- Episode no.: Season 3 Episode 14
- Directed by: Trey Parker
- Written by: Trey Parker
- Production code: 314
- Original air date: November 24, 1999

Episode chronology
| ← Previous "Starvin' Marvin in Space" | Next → "Mr. Hankey's Christmas Classics" |
- South Park season 3

= The Red Badge of Gayness =

"The Red Badge of Gayness" is the fourteenth episode of the third season of the animated television series South Park and the 45th episode of the series overall. It originally aired on November 24, 1999. In the episode, the boys participate in the South Park Civil War reenactment. To win a bet, Cartman convinces the reenactors to try to alter history and leads them throughout the United States. The episode's name is a reference to the war novel The Red Badge of Courage, and parodies Ken Burns' documentary miniseries The Civil War and the 1993 film Gettysburg.

==Plot==
As the men of South Park are preparing to hold their annual American Civil War reenactment of the (fictional) Battle of Tamarack Hill, the children rehearse as a Union Army rally band.

In the morning of the reenactment, Stan's uncle, Jimbo informs the reenactors that over 200 people will come to see them reenact the battle, setting a new record. He also takes the time to remind everyone that the primary alcohol sponsor of their event is Jagerminz S'more-flavored Schnapps, "the schnapps with the delightful taste of s'mores." In addition, the special guest will be Stan's grandpa, Marvin Marsh. Meanwhile, Cartman comes dressed as General Robert E. Lee, and the boys are outraged by his dressing as a Confederate officer. Evidently under the impression that the reenactment is a competition of some sort, Cartman bets that the South will win the Civil War, and if it does, Stan and Kyle will be his slaves for a month, or vice versa. Knowing that the outcome is supposed to be historical victory for the North as planned, Stan and Kyle eagerly accept the challenge.

Cartman manipulates the drunken Confederate reenactors into actually striving to win the reenactment. At the after party, all of the reenactors, Confederate and Unionist, are now drunk on the Schnapps, Cartman rallies them to attack Topeka, which is presumed by the reenactors to have been the next battle. The next day, Topeka is assaulted by the drunken South Park Confederates and the entire town falls. As the invasion continues town by town, their ranks are continually bolstered by either Confederate supporters or men who would simply choose to avoid fighting them. Stan, Kyle, and Grampa Marsh travel to Chattanooga which is under attack by the Confederates. The National Guard also arrives on the scene and shoots a warning flare into the air which kills Kenny (who had joined the Confederates under Cartman's promise of "lots of plunder and womens").

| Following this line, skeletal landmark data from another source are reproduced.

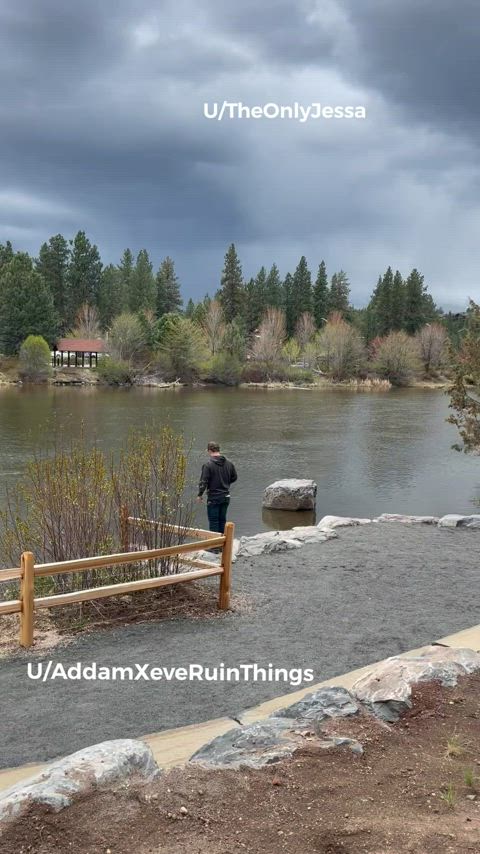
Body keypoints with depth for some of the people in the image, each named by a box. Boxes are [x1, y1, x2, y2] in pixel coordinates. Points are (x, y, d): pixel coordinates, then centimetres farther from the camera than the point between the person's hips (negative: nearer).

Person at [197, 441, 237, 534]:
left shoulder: (208, 465, -17)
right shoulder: (229, 463, 1)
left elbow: (203, 481, -17)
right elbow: (234, 477, 13)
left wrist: (200, 495, -4)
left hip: (213, 498, -6)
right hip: (226, 497, 6)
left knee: (213, 521, 2)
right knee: (222, 520, 17)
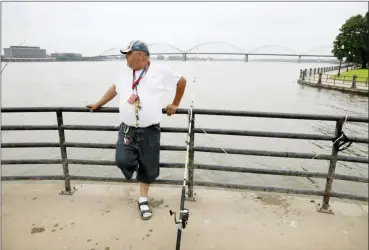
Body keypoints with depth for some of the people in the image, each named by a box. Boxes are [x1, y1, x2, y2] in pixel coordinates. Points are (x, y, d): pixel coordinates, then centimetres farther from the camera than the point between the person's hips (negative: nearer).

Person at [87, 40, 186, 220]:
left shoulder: (160, 71, -3)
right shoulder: (126, 72, 10)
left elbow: (181, 81, 8)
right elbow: (115, 88, 26)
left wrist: (175, 104, 9)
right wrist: (98, 104, 27)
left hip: (150, 130, -3)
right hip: (127, 129, 3)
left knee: (148, 166, 7)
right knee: (122, 161, -13)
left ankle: (143, 200, 28)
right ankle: (134, 165, 25)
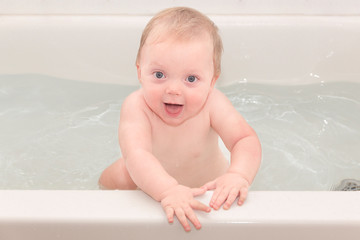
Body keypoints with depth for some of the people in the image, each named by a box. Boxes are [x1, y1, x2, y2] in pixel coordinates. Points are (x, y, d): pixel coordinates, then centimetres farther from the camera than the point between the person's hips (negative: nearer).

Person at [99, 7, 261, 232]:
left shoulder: (211, 103, -33)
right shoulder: (137, 107, -38)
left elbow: (246, 140, -40)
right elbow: (136, 153, -51)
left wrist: (238, 175, -62)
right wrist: (168, 190, -68)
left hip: (205, 181, 1)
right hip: (153, 186, 0)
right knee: (110, 181, -6)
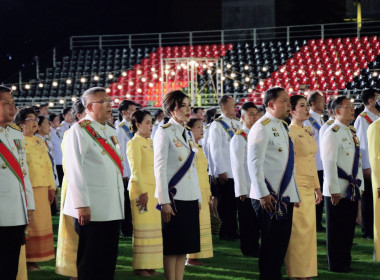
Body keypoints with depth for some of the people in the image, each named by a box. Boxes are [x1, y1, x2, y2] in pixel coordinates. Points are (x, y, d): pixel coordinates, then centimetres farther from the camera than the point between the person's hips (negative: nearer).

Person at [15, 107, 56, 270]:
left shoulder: (40, 142, 17)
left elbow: (48, 164, 19)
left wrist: (51, 187, 14)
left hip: (42, 188, 7)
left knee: (41, 223, 8)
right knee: (28, 223, -5)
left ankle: (34, 259, 15)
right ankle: (26, 259, 1)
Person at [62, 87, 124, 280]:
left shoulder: (111, 131, 17)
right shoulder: (78, 131, -8)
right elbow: (74, 169, -14)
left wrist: (119, 202, 17)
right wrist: (81, 204, -20)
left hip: (113, 208, 8)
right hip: (91, 209, -8)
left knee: (108, 260, 10)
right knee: (89, 263, -1)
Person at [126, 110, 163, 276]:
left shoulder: (150, 142, 16)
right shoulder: (134, 143, -8)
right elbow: (135, 170, -14)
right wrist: (143, 192, -18)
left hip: (154, 189, 7)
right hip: (141, 189, -7)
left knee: (153, 228, 7)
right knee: (142, 228, -5)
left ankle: (150, 265, 13)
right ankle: (140, 267, 1)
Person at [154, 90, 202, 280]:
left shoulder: (188, 134, 14)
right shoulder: (164, 132, -8)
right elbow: (160, 168, -12)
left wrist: (198, 197, 15)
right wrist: (164, 201, -17)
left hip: (190, 197, 7)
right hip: (173, 197, -7)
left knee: (185, 244, 7)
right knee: (173, 245, -3)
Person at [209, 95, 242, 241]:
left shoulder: (237, 123, 13)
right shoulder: (217, 125, -8)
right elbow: (215, 149, -11)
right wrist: (221, 170, -14)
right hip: (225, 173, -6)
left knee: (234, 203, 9)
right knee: (225, 204, 1)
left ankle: (233, 230, 16)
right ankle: (225, 233, 8)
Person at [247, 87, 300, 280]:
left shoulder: (283, 126, 15)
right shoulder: (262, 127, -12)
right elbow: (254, 163, -17)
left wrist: (294, 193, 19)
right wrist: (263, 194, -21)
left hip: (285, 196, 8)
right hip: (270, 198, -8)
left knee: (282, 243, 12)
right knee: (270, 243, -1)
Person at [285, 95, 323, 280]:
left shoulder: (309, 132, 15)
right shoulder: (289, 132, -11)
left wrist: (317, 187, 19)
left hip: (308, 186, 8)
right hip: (296, 186, -8)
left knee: (309, 228, 9)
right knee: (300, 229, -7)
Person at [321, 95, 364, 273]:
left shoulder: (351, 132, 15)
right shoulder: (332, 133, -12)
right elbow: (329, 163, -16)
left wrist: (360, 185, 16)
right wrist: (334, 190, -18)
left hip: (352, 190, 8)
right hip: (337, 191, -8)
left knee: (348, 229, 12)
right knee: (336, 230, 1)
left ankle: (346, 262, 21)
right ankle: (336, 265, 10)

The boys hatch a plan to rid the army of their primary fuel, the S'More Schnapps. The army soon wakes up with raging hangovers and quickly disbands, but Cartman calls the Jägerminz company, who deliver to the entire army truckloads of alcohol. With the men drunk again, the next target of the Confederates is Fort Sumter. Though they easily overrun and secure the fort, they are then faced with the National Guard. The latter is defeated with help from Confederate reinforcements made up of the entire population of South Carolina.

Finally the Confederate Army reaches Washington, D.C. The army demands the Confederate States of America to be a separate country and blackmail President Clinton by threatening to release a (bluff) video of him with Marisa Tomei. Grandpa, realizing that the drunken men still think that the entire campaign is a reenactment, gets Stan and Kyle dressed up as Jefferson Davis and Abraham Lincoln, just in time to prevent Clinton from signing the surrender, with the added condition that the South receive a free year's supply of Schnapps. The entire army breaks up happily and leaves upon surrender to Cartman's dismay, Stan and Kyle then rip Cartman's beard off causing him to scream in pain which echoes through earth to space.

Stan and Kyle are deciding what to make Cartman do, having won the bet, but their triumph is short-lived. Cartman is saved from the terms of the bet after remembering the North still won the war, and that slavery was abolished because of it. Clinton makes this clear by pointing out that the abolition of slavery was one of the significant outcomes of the Civil War, making slavery illegal and the bet nullified. Angered by this, Stan and Kyle insult Clinton before walking away, embittered.

==Production==
After the production of the previous episode, the voice actor of many female South Park roles, Mary Kay Bergman, died by suicide. Parker and Stone, still in shock from her death, did not feel like auditioning people right away, which is why this episode features no female voices (Trey Parker voices the S'mores Schnapps Lady and the schoolteacher in Topeka, and Kenny's mother Carol appears with no speaking parts).

The episode parodies the film Gettysburg, which Parker and Stone disliked.

==Critical reception==
In 2013, fans voted "The Red Badge of Gayness" as the best episode of Season 3 on the official South Park website.

==Home media==
"The Red Badge of Gayness," along with the sixteen other episodes from The Complete Third Season, were released on a three-disc DVD set in the United States on June 18, 2001. The set includes brief audio commentaries by Parker and Stone for each episode.